The monastic way taught me that one’s very life can become a prayer.
In most American Christian homes, children are taught to pray by beginning with “Dear Heavenly Father.” Then they talk to God for a few minutes, maybe to ask for something they need and to thank God for something they have. They are told to finish by saying, “In Jesus’ name, Amen.” And the prayer is then over. Many of the adult Christians I know have this same concept of prayer. Prayer is about communication. Perhaps a few contemplative people will include silence as a part of their prayer. But the average evangelical? Dear Heavenly Father, … and in Jesus’ name, Amen.
Imagine my curiosity when I go to the monastery and attend services – meetings – for the purpose of prayer – and I witness men who do not follow that formula at all. They chant Psalms. They sing. They use a set liturgy with no free-flow of words, no individual requests. Moving my mouth to the words, I imagined my fellow Baptist friends observing this so-called “prayer” service, and I could hear them calling it a music service, or worship, or Scripture reading. Which are all good things. But can one call it prayer?
If prayer is defined as spontaneous communication with God, then it would seem the monks rarely pray. In their seven services a day, they rarely ask God for personal requests. But if prayer is communion with God, then what the monks do counts. Most of the people I know view prayer as an activity of the mind. It is intellectual. You speak to God or think about God. It is demanding work. And a lot of Christians get frustrated by it – because they don’t exactly get a response from God, and it feels like they should. Or they are just worn out by the mental exercises … exercises that sometimes feel fruitless. At the monastery, prayer is viewed differently. “Prayer is standing in the presence of God with the mind in the heart,” the priest Henri Nouwen wrote. It is a soul-transforming longing for God. As a community, the monks commune with God. They sit in the chapel, and they chant Scripture together. They read from the choir books.
Personally, I have to admit that I think Gregorian chanting would get old. It is not always beautiful. It does not sound like music I usually enjoy. They continue at it for so long. And if I am being really honest, I kind of like telling God about my life and making prayer more about me. I usually would rather tell God specific reasons why I believe God is praise-worthy. I tend to feel words are more genuine when they come from your own mind. But I realized in the monastery that those seven daily chapel services of prayer are the monks’ sacrifice of praise. Each time they enter from behind the tabernacle, bow, and take their seats, it is as if they are saying, “God, you are worth my time. Spending my life in your church, with my brothers, meditating on Scripture – means I love you. I may not feel like chanting right now. I may prefer to sleep, or to play on the computer. But you are the priority. And so I come.”
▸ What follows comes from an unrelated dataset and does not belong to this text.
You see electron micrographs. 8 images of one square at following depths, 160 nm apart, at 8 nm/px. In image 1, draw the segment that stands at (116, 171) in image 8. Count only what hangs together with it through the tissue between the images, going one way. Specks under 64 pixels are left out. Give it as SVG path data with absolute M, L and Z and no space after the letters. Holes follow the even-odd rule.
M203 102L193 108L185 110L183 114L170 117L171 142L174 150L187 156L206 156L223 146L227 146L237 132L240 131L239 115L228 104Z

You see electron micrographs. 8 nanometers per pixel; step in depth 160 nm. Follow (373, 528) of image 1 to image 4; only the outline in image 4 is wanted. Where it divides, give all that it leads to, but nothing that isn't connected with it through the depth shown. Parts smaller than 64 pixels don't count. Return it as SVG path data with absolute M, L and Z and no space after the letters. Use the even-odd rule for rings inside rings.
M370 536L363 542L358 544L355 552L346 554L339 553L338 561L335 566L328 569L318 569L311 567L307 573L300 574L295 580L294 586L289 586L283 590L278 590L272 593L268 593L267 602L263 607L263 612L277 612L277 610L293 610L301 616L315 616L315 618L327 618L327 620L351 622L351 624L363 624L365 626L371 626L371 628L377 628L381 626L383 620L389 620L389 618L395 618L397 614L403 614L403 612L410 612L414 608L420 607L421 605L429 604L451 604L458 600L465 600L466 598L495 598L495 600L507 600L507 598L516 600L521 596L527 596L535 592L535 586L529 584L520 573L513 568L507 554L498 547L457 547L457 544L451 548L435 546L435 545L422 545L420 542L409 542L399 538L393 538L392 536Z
Those men believe – as do I – that they do not have to come up with original words every day in order to have sincere communion with God. And it is a relief to learn that. Prayer is more than me thinking of things to say to God. Chanting and singing and Scripture and silence … It is different, but it, too, is good. For centuries, monks have done this kind of meditation. Professor Douglas Burton-Christie wrote that one of the main purposes of meditation is to cultivate unity within the mind and heart. The monks in the desert utter phrases from Scripture. They let it fill their minds again and again. They desire to integrate it into their lives completely. They choose to have those words fill their hearts instead of wandering thoughts that might lead them to sin. How can this not be a wonderful sacrifice of prayer? Through the course of a day, my mind drifts everywhere, and many thoughts are not righteous. Many thoughts, at the very least, are useless. One monk is said to have explained that “the ritual chanting of sacred texts contributes in a unique way to a profound, largely subliminal, absorption and engagement having many more dimensions than mere rational understanding.” I believe I would be more focused and driven towards godly goals if I let my mind ruminate on Scripture again and again.
The nun and author Macrina Wiederkehr says we ourselves can be living praise. I agree. I do not have to say, “I praise you God,” in order to have that attitude in each thing I do. Saint Ignatius Loyola (1491-1556) resolved a dilemma with which centuries of Christians had been wrestling: should a truly God-devoted follower spend all one’s life in prayer or all one’s life in activity and service? For him, to find God’s will is to find God, and to do God’s will is to be united with God. This union with God in action is prayer. He said, “When we direct everything to the service of God, everything is prayer.” Our lives should be balanced. Benedict of Nursia, the founder of Western monasticism and the model for the monastery in the desert that I visited, cared about the balance of prayer and work. In his Rule, Benedict legislated a way of life that integrates prayer, work, and communality so flexibly that it is still relevant to twentieth-century needs. I believe that whether one does prayer with the Benedictine disciplines or instead takes on the heart of Benedictine spirituality in one’s own context, each of us has the opportunity to make our very lives a prayer to God.